Thanks for the news flash. Here’s one for you: It is 1999, and the Monica Lewinsky affair has obliterated the public trust in our institutions of government, no less than the Watergate affair did in the 1970s. Cab drivers and schoolteachers now distrust legislators, presidents, attorneys general, and special prosecutors. You would send us rocketing back to the flawed pre-Watergate method of ad hoc appointment of special prosecutors, which caused so much public distrust in the first place. I would try to turn 20 years’ worth of legislative effort into a productive, rehabilitated statute.
Yes, I avoided a full-blown discussion of the “appointment” and “removal” clause issues surrounding the independent counsel law, in yesterday’s e-mail. You can find that debate in a thousand stale law review articles. I believe that scholars have spent far too much time over the past 20 years quibbling over whether the statute is constitutional (the Supreme Court and Congress both declared that it was) and far too little time figuring out how to make the law work.

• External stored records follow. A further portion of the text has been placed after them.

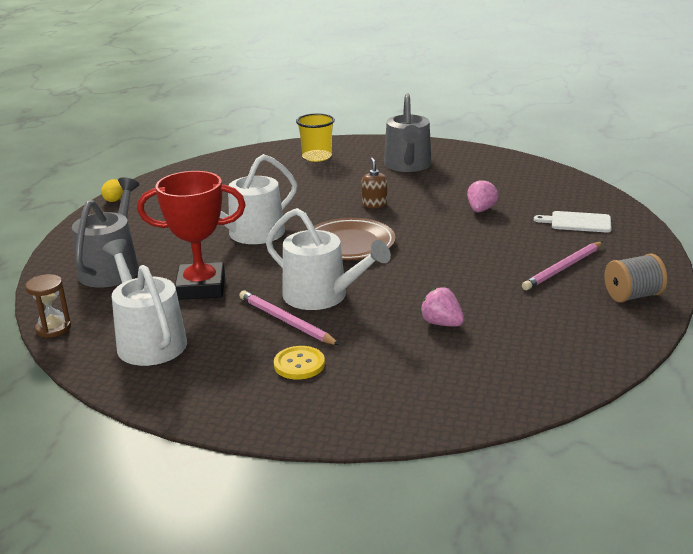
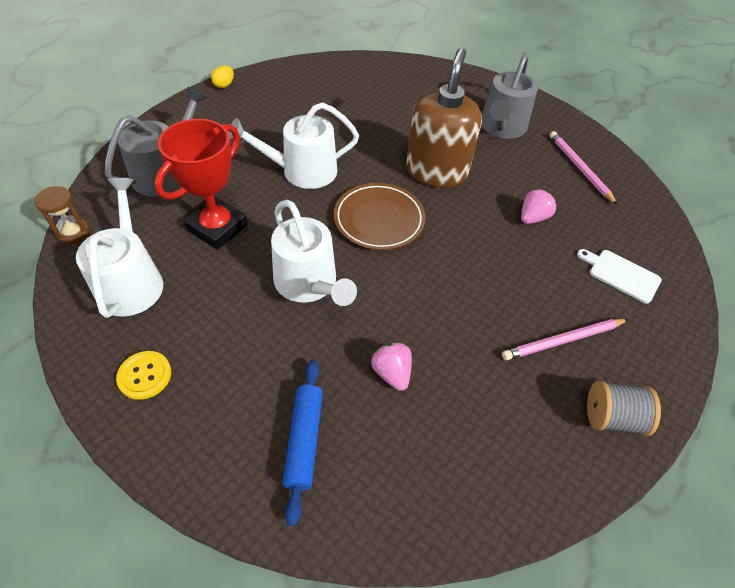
camera: 20 degrees right, 25 degrees up
(201, 287) = (217, 227): red trophy -> red trophy turned 75 degrees counterclockwise
(286, 321) = (256, 305): pink pencil -> pink pencil (579, 168)
(299, 364) = (229, 372): yellow button -> yellow button (145, 376)
(317, 157) = (425, 87): yellow cup -> none
(374, 204) = (436, 171): brown soap dispenser -> brown soap dispenser, size x2.48
(403, 379) = (304, 440): none -> blue rolling pin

So call me an intellectual wimp. But I am a practical one.
Many of the problems you have alluded to–the fact that Ken Starr is inferior to no superior, the fact that special prosecutors who “mess up” are accountable to no one–are problems with the way the statute has played out in practice. Reading between the lines, that is how I interpret Larry Tribe’s “confession” in your Slate “Dialogue.” The statute as it has evolved is a disgrace. If you take the time to read the legislative history of the special prosecutor law, Akhil, you will see that Congress never meant to unleash an unaccountable fourth branch of government–it warned against creating “roving Frankenstein monsters.” My own sense is that Congress envisioned a special prosecutor who exercised far more self-restraint than many of the recent appointees. It also envisioned a special three-judge panel that would play a more meaningful role in keeping the investigation on track, rather than burying its head in the sand.
Yes, I knew that would elevate your blood pressure. I do not agree that judges should vanish from the equation, when it comes to appointing and monitoring special prosecutors. Admittedly, it is a sensitive matter any time members of the judicial branch perform quasi-executive “ministerial” functions (as the Supreme Court in Morrison described them). But this really is not so uncommon. As you must know, federal courts supervise grand juries, and appoint grand jury foremen. For years they appointed federal marshals and interim U.S. Attorneys (executive branch members). They appoint private lawyers to prosecute contempt charges in patent/trademark cases. When it comes to criminal prosecutions, federal judges participate in the issuance of search warrants and review applications for wiretaps. Congress has authorized such judicial participation in “executive” functions for the past 200 years. Nothing is inherently wrong with allowing interplay among the three branches of government. (See Madison in Federalist No. 47.) An independent counsel statute that operated smoothly, within narrow confines, would be much less a constitutional punching bag for hostile scholars than the one we have.
Why salvage this “dreadful” statute, as you call it? We have grown accustomed to and dependent upon it. There have been 20 independent counsels in the same number of years, with the list growing steadily. Some of this reflects a statute run amok, true enough. But it also reflects a perceived need by Congress, the Justice Department, and the American public to ensure fairness in high-level investigations involving the executive branch.
You can eliminate the statute, but you can’t eliminate the need for it. In the year 2003, when a hue and cry rises up to investigate some new scandal involving the vice-president or the attorney general, and “political pressure” leads to the appointment of a neutral outside prosecutor, what rules will govern him or her?
None. You would have us return to the old wing-and-a-prayer method of ad hoc appointment–wait for a crisis, and leave the investigation to the whim of each attorney general, even if she is investigating the president or vice-president whose election led to her appointment, or if she is tainted by the scandal herself (Watergate and Teapot Dome both presented such unhappy scenarios). I vote for pouring our efforts back into the statute, so that it works.
And I have plenty of ideas about how to accomplish that goal, as you have doubtless seen in my recent Michigan Law Review piece. Thus far, you have scrupulously avoided looking beyond your assumption that the statute is unconstitutional, and addressing how to make it work productively if Congress and the Supreme Court outvote you. So here is my question for tomorrow, Akhil: If you were forced to live in a democratic republic with some form of the present independent counsel law in place (as has been your fate for the past two decades), how would you restructure it to make it more efficient and effective?
I will refrain from burdening you with my ideas, until I hear yours.